**Record excerpts**
* * * * * * *

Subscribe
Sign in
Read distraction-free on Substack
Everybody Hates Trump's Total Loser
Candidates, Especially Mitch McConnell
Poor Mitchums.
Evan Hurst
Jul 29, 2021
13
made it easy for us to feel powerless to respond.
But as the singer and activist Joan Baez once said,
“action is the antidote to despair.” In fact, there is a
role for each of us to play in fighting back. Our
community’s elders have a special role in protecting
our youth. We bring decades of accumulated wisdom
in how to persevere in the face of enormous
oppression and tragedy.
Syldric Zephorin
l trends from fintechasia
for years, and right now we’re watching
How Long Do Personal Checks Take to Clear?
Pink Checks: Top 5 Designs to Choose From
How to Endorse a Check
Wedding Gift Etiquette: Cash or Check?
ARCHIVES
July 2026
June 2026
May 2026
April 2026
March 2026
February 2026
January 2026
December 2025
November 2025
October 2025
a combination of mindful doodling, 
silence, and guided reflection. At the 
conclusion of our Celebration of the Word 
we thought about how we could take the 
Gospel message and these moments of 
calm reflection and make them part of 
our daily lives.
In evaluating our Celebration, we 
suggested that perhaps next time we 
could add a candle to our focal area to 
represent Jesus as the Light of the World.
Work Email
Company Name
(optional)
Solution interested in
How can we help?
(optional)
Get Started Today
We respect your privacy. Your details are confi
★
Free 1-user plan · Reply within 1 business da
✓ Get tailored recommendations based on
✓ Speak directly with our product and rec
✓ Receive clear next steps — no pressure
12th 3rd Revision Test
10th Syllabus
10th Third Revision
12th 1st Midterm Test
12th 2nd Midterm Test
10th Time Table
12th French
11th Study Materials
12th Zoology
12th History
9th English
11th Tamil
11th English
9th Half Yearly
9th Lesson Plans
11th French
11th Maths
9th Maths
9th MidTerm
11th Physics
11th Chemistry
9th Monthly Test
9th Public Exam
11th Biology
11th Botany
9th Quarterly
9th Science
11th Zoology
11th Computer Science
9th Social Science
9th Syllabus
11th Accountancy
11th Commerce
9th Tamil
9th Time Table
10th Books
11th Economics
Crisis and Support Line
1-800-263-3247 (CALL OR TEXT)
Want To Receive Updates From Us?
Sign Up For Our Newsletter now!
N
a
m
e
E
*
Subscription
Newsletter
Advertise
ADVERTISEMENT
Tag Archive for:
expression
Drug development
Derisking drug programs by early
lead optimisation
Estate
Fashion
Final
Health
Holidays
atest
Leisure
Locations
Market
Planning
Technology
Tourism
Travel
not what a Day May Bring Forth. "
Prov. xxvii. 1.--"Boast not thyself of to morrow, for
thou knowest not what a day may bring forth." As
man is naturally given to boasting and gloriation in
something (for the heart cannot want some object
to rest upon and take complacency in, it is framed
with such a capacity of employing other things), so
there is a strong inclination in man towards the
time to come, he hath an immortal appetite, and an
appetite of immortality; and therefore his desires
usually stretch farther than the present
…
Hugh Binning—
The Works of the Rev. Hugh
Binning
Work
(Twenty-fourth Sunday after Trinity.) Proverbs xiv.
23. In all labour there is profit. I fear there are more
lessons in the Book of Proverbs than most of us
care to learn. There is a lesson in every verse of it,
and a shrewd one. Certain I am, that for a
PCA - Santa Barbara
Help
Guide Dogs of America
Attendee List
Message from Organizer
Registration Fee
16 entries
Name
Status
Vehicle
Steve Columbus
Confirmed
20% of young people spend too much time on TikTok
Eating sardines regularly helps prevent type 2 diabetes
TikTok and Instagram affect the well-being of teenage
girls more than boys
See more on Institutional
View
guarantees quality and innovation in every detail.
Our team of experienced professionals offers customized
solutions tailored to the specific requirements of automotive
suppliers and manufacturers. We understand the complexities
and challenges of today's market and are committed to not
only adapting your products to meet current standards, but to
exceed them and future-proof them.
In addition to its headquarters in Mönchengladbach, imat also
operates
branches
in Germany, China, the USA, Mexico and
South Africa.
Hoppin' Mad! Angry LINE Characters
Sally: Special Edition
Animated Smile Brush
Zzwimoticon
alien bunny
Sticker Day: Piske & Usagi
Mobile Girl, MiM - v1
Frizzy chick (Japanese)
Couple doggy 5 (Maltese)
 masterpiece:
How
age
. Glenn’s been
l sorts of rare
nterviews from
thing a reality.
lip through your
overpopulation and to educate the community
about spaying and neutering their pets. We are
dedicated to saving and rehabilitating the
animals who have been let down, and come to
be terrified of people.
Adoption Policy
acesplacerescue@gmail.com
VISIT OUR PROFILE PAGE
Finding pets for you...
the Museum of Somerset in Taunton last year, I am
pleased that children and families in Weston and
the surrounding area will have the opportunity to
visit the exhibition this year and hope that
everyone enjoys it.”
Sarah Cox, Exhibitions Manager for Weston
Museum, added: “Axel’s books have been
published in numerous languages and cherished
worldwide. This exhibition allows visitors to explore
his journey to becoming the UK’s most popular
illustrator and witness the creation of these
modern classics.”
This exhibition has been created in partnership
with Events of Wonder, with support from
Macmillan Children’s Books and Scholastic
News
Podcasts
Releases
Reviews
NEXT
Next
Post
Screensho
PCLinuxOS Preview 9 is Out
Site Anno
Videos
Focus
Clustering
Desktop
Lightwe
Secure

* * * * * * *

**The task**
Pick out and copy the lines of the entries that hold the string "Museum".

**Response to the exercise**
the Museum of Somerset in Taunton last year, I am
Museum, added: “Axel’s books have been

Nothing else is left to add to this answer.